■ **Text**
+ + + + +
3.1. Simulation Settings

In this section, we present a comparative analysis in terms of market performance between the two Italian bidding zone configurations existing in 2020 and 2021, by using the developed indicators.

3.1.1. Network

The Italian transmission network is a part of the synchronous European grid managed by ENTSO-E that coordinates the various national TSOs. It has interconnections with neighboring countries such as France, Switzerland, Slovenia, and Austria, facilitating cross-border energy trading. Operated and managed by Terna S.p.A., mandated to ensure secure and reliable electricity transmission across the country, the grid comprises an extensive infrastructure of high voltage power lines, substations, transformers, and associated equipment. These components form a network that connects power generators, including conventional and RES power plants, to transmission and distribution networks, as well as directly to major consumption centers. In 2022, the total installed capacity in Italy was 118.4 GW, with the RES plants accounting for 49.6% [34].
+ + + + +
■ **Explore the material**
1. Reproduce the stretch of the Italian bidding zone passage from "3.1. Simulation Settings" through "the developed indicators.", word for word.
2. In the passage on the Italian transmission network, what do the grid's interconnections with neighboring countries make possible? Answer in one to three sentences.
3. Write what comes next in the passage on the Italian transmission network, starting after its final sentence.

(Items from a dataset)
+ + + + +
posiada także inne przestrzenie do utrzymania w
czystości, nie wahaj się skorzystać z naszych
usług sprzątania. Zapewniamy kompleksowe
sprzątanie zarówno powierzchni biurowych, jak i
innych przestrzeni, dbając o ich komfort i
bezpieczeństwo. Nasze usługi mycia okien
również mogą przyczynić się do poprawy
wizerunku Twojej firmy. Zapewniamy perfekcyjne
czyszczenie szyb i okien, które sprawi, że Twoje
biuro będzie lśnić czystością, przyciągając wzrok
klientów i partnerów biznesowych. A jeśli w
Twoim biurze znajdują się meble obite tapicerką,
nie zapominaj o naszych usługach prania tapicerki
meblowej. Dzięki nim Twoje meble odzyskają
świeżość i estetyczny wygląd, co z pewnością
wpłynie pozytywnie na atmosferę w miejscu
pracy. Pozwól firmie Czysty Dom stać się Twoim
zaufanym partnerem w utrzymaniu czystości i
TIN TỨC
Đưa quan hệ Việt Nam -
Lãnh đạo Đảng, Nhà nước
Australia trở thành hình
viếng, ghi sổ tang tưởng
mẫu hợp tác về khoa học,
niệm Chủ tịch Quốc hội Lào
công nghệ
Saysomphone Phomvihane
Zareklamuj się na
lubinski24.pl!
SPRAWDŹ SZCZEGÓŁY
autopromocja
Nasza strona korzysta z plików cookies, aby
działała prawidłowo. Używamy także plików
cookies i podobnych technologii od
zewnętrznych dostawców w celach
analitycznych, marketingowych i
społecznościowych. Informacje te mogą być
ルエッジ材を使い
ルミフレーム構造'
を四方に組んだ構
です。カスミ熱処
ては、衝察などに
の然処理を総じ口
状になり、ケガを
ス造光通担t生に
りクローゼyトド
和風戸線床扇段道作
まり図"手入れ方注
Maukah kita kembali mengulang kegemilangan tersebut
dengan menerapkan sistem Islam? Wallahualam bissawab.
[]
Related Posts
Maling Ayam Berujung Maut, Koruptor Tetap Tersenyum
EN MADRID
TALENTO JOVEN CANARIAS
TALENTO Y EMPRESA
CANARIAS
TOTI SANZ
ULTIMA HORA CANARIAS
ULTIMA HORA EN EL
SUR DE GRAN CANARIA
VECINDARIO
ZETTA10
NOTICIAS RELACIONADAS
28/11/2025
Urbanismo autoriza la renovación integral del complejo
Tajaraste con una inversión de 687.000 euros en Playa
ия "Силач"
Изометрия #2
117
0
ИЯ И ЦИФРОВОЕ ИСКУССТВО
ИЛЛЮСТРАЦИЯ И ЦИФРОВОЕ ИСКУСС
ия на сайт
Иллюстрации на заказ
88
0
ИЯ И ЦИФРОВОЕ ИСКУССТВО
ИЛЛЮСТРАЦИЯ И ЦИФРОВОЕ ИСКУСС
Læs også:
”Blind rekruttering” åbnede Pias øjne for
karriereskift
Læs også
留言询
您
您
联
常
+ + + + +
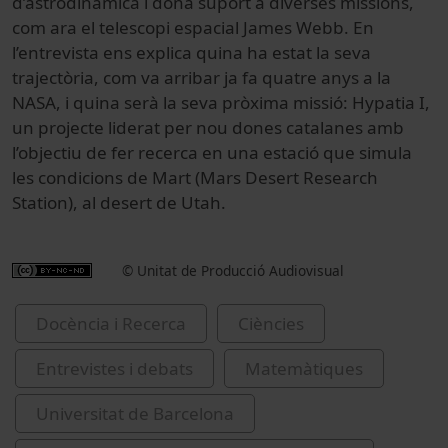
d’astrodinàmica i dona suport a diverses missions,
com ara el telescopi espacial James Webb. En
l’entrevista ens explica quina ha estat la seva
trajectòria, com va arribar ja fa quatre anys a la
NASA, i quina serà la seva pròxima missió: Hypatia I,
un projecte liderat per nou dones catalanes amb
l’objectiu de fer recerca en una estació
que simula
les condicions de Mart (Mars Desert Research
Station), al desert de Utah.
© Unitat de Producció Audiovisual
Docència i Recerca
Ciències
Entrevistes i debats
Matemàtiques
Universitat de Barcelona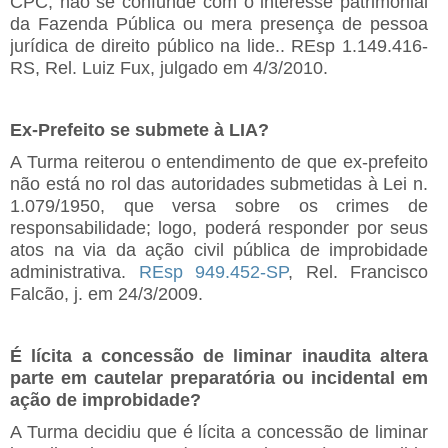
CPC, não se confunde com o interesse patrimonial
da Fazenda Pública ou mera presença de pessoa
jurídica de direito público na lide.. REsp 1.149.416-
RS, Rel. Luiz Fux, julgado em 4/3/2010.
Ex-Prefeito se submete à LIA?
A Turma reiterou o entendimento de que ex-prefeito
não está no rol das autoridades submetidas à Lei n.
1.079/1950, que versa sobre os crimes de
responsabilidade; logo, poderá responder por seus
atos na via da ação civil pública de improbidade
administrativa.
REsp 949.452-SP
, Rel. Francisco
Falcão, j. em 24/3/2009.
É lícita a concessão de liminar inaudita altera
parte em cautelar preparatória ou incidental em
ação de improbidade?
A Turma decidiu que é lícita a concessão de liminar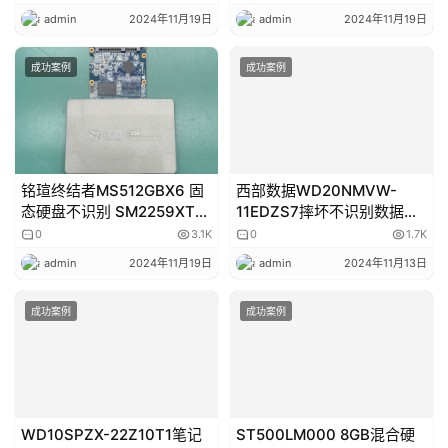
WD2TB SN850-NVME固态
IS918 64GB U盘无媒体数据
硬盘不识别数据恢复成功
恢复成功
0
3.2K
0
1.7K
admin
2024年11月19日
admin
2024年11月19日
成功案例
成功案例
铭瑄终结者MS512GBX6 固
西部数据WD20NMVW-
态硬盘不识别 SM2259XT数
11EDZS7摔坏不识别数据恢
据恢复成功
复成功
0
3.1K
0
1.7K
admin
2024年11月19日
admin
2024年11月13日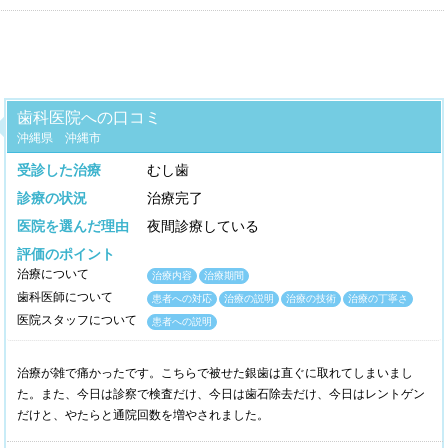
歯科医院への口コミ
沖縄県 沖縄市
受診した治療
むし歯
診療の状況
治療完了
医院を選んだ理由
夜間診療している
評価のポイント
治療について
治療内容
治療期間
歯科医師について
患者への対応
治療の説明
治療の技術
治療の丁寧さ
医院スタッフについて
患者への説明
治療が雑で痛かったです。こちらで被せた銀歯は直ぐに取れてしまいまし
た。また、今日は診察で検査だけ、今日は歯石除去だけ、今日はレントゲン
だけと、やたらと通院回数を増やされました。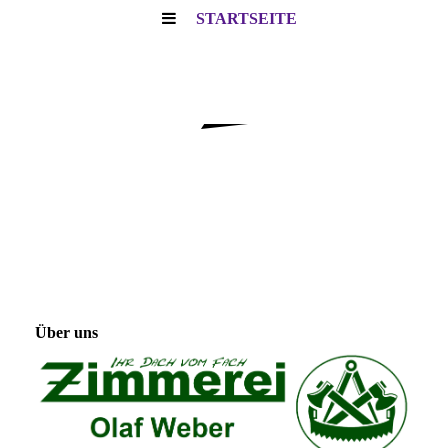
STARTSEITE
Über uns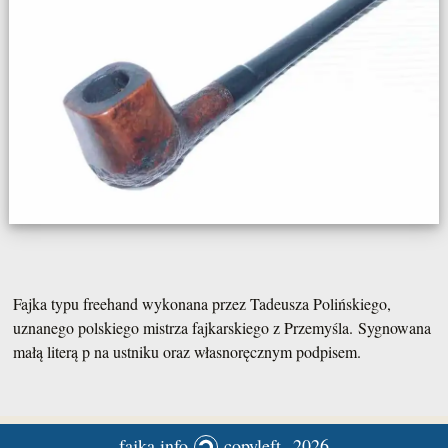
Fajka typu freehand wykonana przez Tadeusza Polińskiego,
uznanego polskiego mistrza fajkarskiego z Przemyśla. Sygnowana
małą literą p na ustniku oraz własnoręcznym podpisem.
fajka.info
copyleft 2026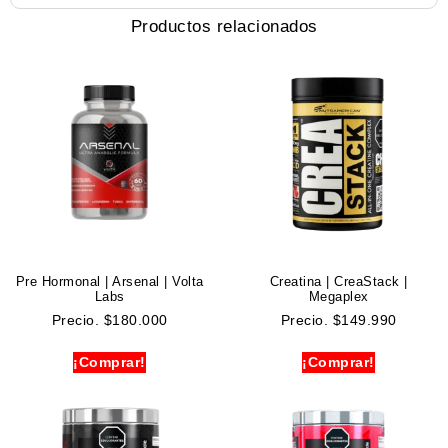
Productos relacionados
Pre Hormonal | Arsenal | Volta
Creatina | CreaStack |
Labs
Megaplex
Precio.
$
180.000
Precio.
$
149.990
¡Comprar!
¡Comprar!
+ + + + +
■ **Outputs in order**
1.
3.1. Simulation Settings

In this section, we present a comparative analysis in terms of market performance between the two Italian bidding zone configurations existing in 2020 and 2021, by using the developed indicators.

2. The Italian grid is interconnected with France, Switzerland, Slovenia, and Austria. These links make cross-border energy trading possible.

3.
Modelling generation and demand in the Italian grid involves investigating the distribution of loads and natural resources (e.g., solar, wind, and hydroelectric). For instance, the Northern regions have larger hydroelectric production due to the proximity to the Alps. A proper modelling of the transmission network is crucial for our evaluation. Detailed network models with many physical parameters and accurate topology representation are cumbersome to handle, while, on the other hand, oversimplified models often neglect fundamental correlations and structures of the real systems, thus introducing the risk of non-accurate results. Then, in this research, we extracted a 339-bus Italian network from the PyPSA-Eur model dataset (see Figure 2), which is realized by a Python 3.10.6—based multi-energy modelling software package.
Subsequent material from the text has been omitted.